Compartmentalization was great. Charlie had an accountant's office worth of filing cabinets in her brain. Each drawer belonged to a city, each file in that drawer to a person who lived their. Most were locked. The only one left open was Donald's—he made a habit of being her exception. The system was flawed but effective. It made it easy to move on and move forward. Yup, compartmentalization was great. Until two drawers opened simultaneously, the papers got all out of order, and nothing made any freaking sense.

Stiles was meeting Donald, someone was walking around The Container Store mixing the red pens with the blue pens, sticking wrapping paper in the stationary section, and she did not care for it.

Bright yellow rubber gloves covered Charlie's arms from fingertip to elbow. She had originally intended to scrub the kitchen sink, but somehow ended up vacuuming the living room carpet. Priorities were muddled. The apartment wasn't even messy. Sure, Mel wouldn't be renting out the space to Better Homes & Gardens, but it possessed a refined simplicity that even Charlie couldn't utterly lay waste to. Elegance was her aunt's close personal friend. The very worst Mel managed to accomplish was a vaguely dusty windowsill. On top of that, Charlie didn't need to clean up for Stiles—she had seen his house. Twice. Nothing remotely intimidating or particularly neat about it.

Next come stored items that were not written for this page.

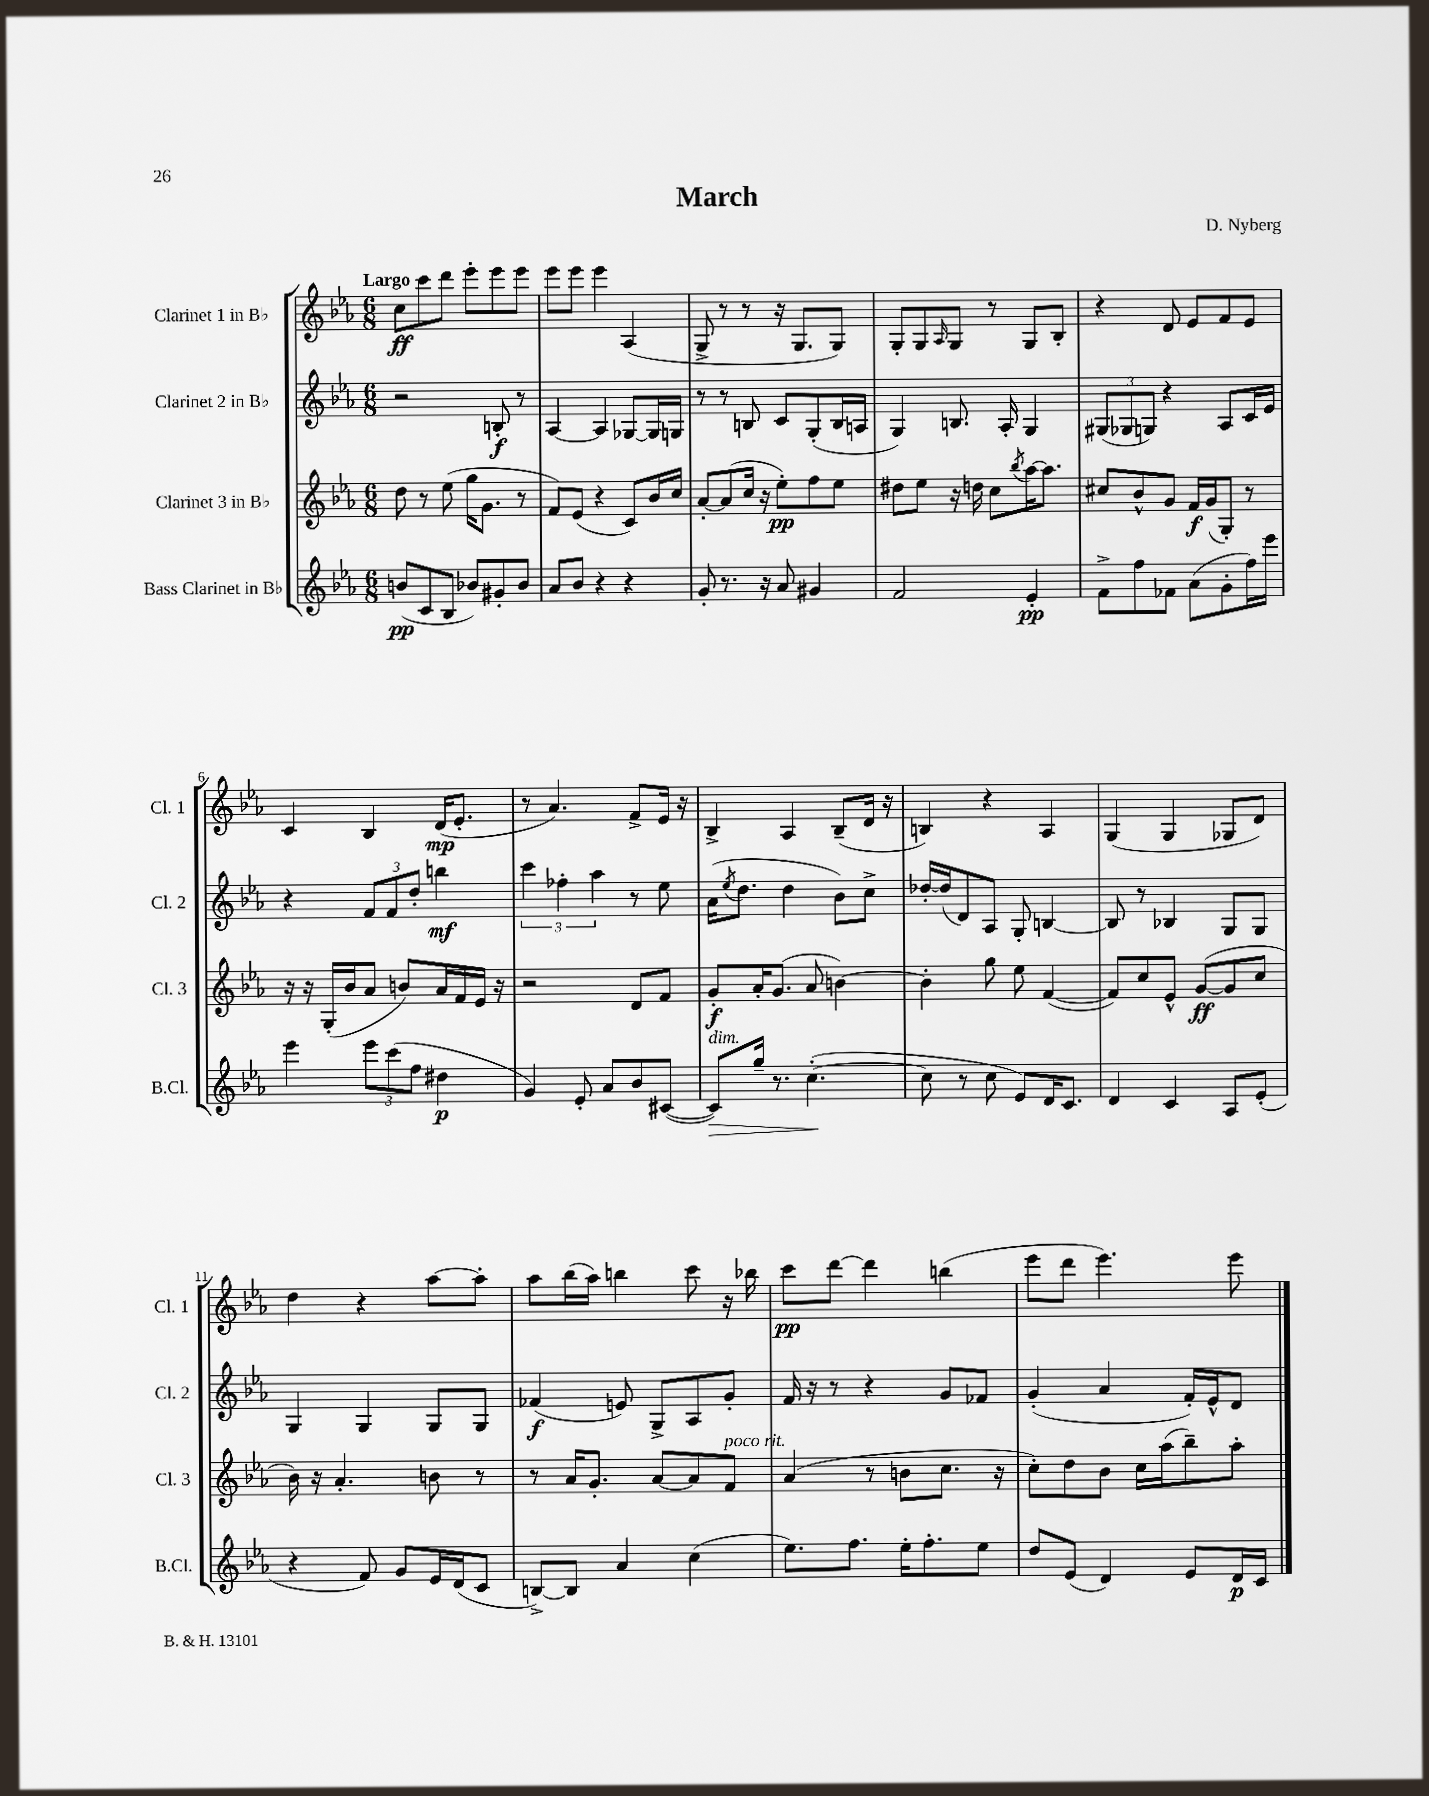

**kern	**kern	**kern	**kern
*staff4	*staff3	*staff2	*staff1
*clefG2	*clefG2	*clefG2	*clefG2
*k[b-e-a-]	*k[b-e-a-]	*k[b-e-a-]	*k[b-e-a-]
*M6/8	*M6/8	*M6/8	*M6/8
(8b	8dd	2r	8cc
8c	8r	.	8ccc
8B-	(8ee-	.	8ddd
8b-)	16gg	.	8eee-'
.	8.g	.	.
8g#'	.	8B'	8eee-
8b-	8r	8r	8eee-
=	=	=	=
8a-	8f)	[4A-	8eee-
8b-	(8e-	.	8eee-
4r	4r	4A-]	4eee-
4r	8c)	[8G-	(4A-
.	16b-	16G-]	.
.	16cc	16G	.
=	=	=	=
8g'	[8a-'	8r	8G^
8.r	(8a-]	8r	8r
.	16cc	8B	8r
16r	16r	.	.
8a-	8ee-')	8c	16r
.	.	.	8.G
4g#	8ff	(8G'	.
.	8ee-	16B	8G)
.	.	16A	.
=	=	=	=
2f	8dd#	4G)	8G'
.	8ee-	.	8G
.	.	.	16qqA-
.	16r	8.B	8G
.	16dd	.	.
.	8cc	.	8r
.	.	16A-'	.
.	8qbb-	.	.
4e-'	[16aa-	4G	8G
.	8.aa-]	.	.
.	.	.	8B-'
=	=	=	=
8f^	8cc#	(12G#	4r
.	.	12G-	.
8ff	8b-^^	.	.
.	.	12G)	.
8f-	8g	4r	8d
(8a-	16f	.	8e-
.	(16g	.	.
8g'	8G')	8A-	8f
16ff)	8r	16c	8e-
16eee-	.	16e-	.
=	=	=	=
4eee-	16r	4r	4c
.	16r	.	.
.	(16G'	.	.
.	16b-	.	.
12eee-	8a-	12f	4B-
(12ccc	.	12f	.
.	8b)	.	.
12ff	.	12dd'	.
4dd#	16a-	4bb	(16d
.	16f	.	8.e-'
.	16e-	.	.
.	16r	.	.
=	=	=	=
4g)	2r	6ccc	8r
.	.	.	4.a-)
.	.	6ff-'	.
8e-'	.	.	.
.	.	6aa-	.
8a-	.	.	.
8b-	8d	8r	8f^
([8c#	8f	8ee-	16e-
.	.	.	16r
=	=	=	=
8c#])	8g'	(16a-	4B-^
.	.	8qee-	.
.	.	8.dd	.
16gg~	16a-'	.	.
8.r	(8.g	.	.
.	.	4dd	4A-
([4.cc'	8a-	.	.
.	[4b)	8b-)	(8B-~
.	.	8cc^	16d
.	.	.	16r
=	=	=	=
8cc]	4b']	[16dd-'	4B)
.	.	(16dd-]	.
8r	.	8d)	.
8cc	8gg	8A-	4r
8e-)	8ee-	8G'	.
16d	([4f	[4B	4A-
8.c	.	.	.
=	=	=	=
4d	8f])	8B]	(4G
.	8cc	8r	.
4c	8e-^^	4B-	4G
.	([8g	.	.
8A-	8g]	8G	8G-
(8e-'	8cc	8G	8d)
=	=	=	=
4r	16b-)	4G	4dd
.	16r	.	.
.	4.a-'	.	.
8f)	.	4G	4r
8g	.	.	.
16e-	8b	8G	[8aa-
(16d	.	.	.
8c	8r	8G	8aa-']
=	=	=	=
[8B^)	8r	(4f-	8aa-
8B]	16a-	.	(16bb-
.	8.g'	.	16aa-)
4a-	.	8e)	4bb
.	[8a-	8G^	.
(4cc	8a-]	8A-	8ccc
.	8f	8g'	16r
.	.	.	16bb-
=	=	=	=
8.ee-)	(4a-	16f	8ccc
.	.	16r	.
.	.	8r	[8ddd
8.ff	.	.	.
.	8r	4r	4ddd]
16ee-'	8b	.	.
8.ff'	.	.	.
.	8.cc	8g	(4bb
8ee-	.	8f-	.
.	16r	.	.
=	=	=	=
8dd	8cc')	(4g'	8eee-
(8e-	8dd	.	8ddd
4d)	8b-	4a-	4.eee-)
.	16cc	.	.
.	(16aa-	.	.
8e-	8bb-~)	16f')	.
.	.	16e-^^	.
16d	8aa-'	8d	8eee-
16c	.	.	.
==	==	==	==
*-	*-	*-	*-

But she grabbed that swiffer pad anyway.

Why did she agree to this? As fun as confronting people could be, avoiding confrontation counted among Charlie's most treasured skills. Dragging this out till next Thursday could have been easy. One day is what she managed to buy herself. A measly fourteen hours to be exact. And all that added up to her 'Donald universe' crashing into her 'Beacon Hills universe' in....fifteen minutes.

Shit.

The doorbell came as a surprise. Stiles had more of a 'roll up fifteen minutes late in the midst of a panic' than an 'appear for appointments early and expect people to keep to the schedule' type vibe. Swearing loudly, she stripped off the rubber gloves and shoved them and the swiffer pad beneath a couch cushion. The vacuum cleaner was stowed hastily, hopefully most of her anxiety with it. The doorbell rang once more before she could reach it, judgemental tones occupying its obnoxious clang. Her lips wanted to frown, but were too strongly set in an expression of casual unconcern.

Exhaling sharply through her nose, Charlie pressed the button opening the building's front door. Her lungs stilled as she waited. Welp, here went nothing. Or everything.

Stiles's footsteps dragged on the way to her second floor apartment. His knock at the door was hesitant. "Uh, Charlie?" he asked, his voice faltering. "This is your place, right? Charlie?"

Charlie yanked the door open, revealing a Stiles whose eyes sat as fidgety in their sockets as hers did. She breathed again, filling her lungs solely for the purpose that she might reply. "Yeah, it's my place," she answered. "Your GPS did not steer you wrong."